■ Goal of the exercise
Transcribe the records word for word, beginning with the line that contains "Cost of Revenue, Gross" and continuing through the final line of the records, including both of those lines. Leave the pictures out of your transcription.

[Data shown Boundary: Start]

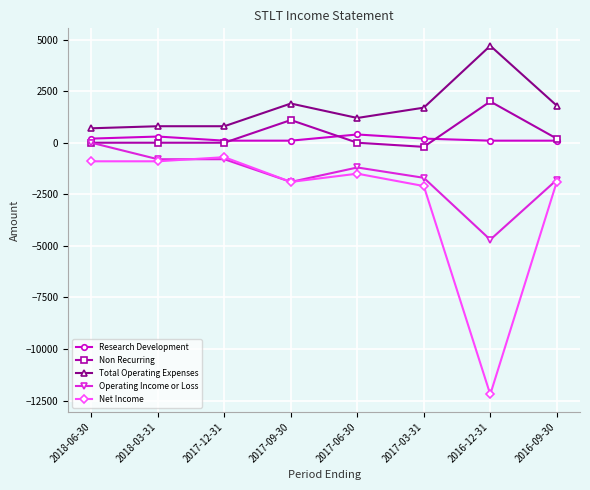

What is the total value across all series at 2016-09-30?

-1600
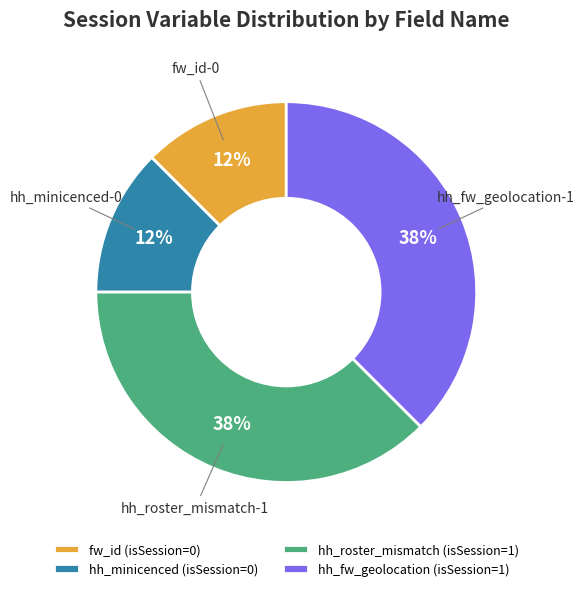

Approximately how many times larger is the value at hh_fw_geolocation compared to hh_roster_mismatch?

1.0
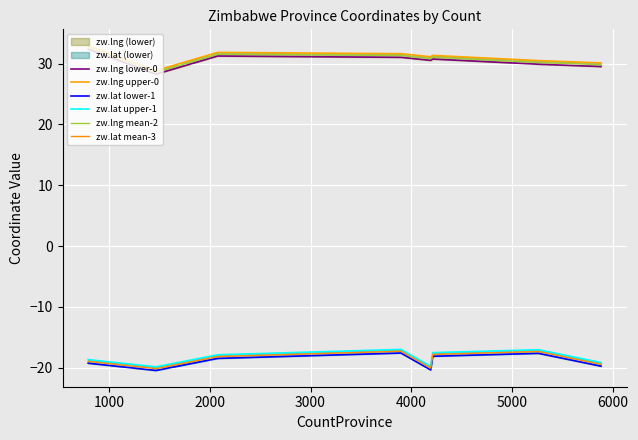

What is the smallest value displayed?

-20.5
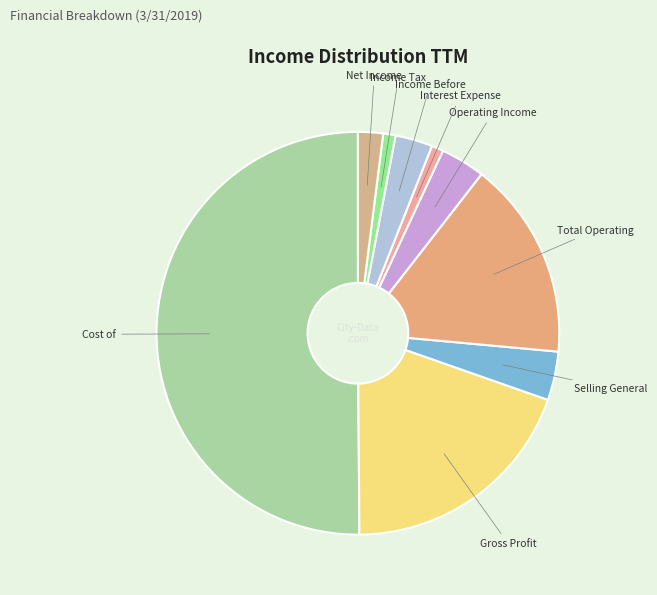

Rank the categories by value from highest to lowest.

Cost of Revenue, Gross Profit, Total Operating Expenses, Selling General and Administrative, Operating Income or Loss, Income Before Tax, Net Income, Income Tax Expense, Interest Expense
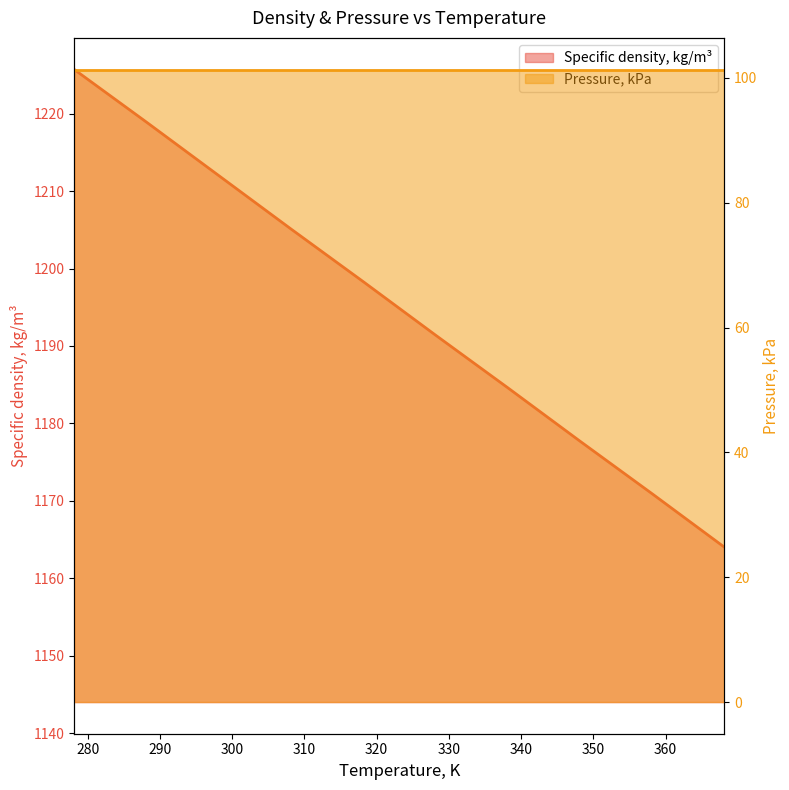

Approximately how many times larger is the value at 298.15 compared to 368.15?

1.0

[Data shown Boundary: End]

■ Written response
Cost of Revenue, Gross Profit, Total Operating Expenses, Selling General and Administrative, Operating Income or Loss, Income Before Tax, Net Income, Income Tax Expense, Interest Expense

Approximately how many times larger is the value at 298.15 compared to 368.15?

1.0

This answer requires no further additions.